**SUPPLIED INFORMATION**
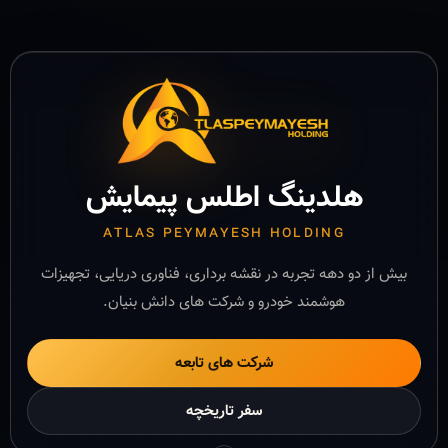
هلدینگ اطلس پیمایش
ATLAS PEYMAYESH HOLDING
بیش از دو دهه تجربه در نقشه برداری، فناوری دریایی، تجهیزات
هوشمند خودرو و شرکت های دانش بنیان.
شرکت های تابعه
سفر تاریخچه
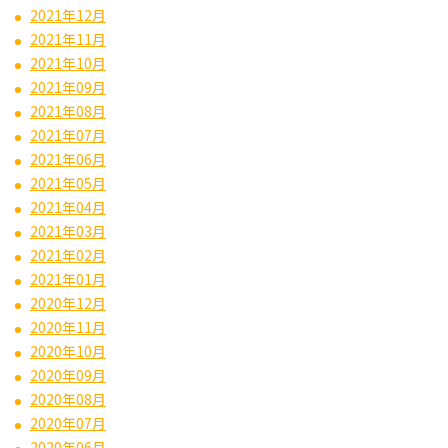
2021年12月
2021年11月
2021年10月
2021年09月
2021年08月
2021年07月
2021年06月
2021年05月
2021年04月
2021年03月
2021年02月
2021年01月
2020年12月
2020年11月
2020年10月
2020年09月
2020年08月
2020年07月
2020年06月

**WHAT NEEDS TO BE DONE**
Each record above is to be copied out exactly; its pictures are not.

**SOLVED EXERCISE**
هلدینگ اطلس پیمایش
ATLAS PEYMAYESH HOLDING
بیش از دو دهه تجربه در نقشه برداری، فناوری دریایی، تجهیزات
هوشمند خودرو و شرکت های دانش بنیان.
شرکت های تابعه
سفر تاریخچه
2021年12月
2021年11月
2021年10月
2021年09月
2021年08月
2021年07月
2021年06月
2021年05月
2021年04月
2021年03月
2021年02月
2021年01月
2020年12月
2020年11月
2020年10月
2020年09月
2020年08月
2020年07月
2020年06月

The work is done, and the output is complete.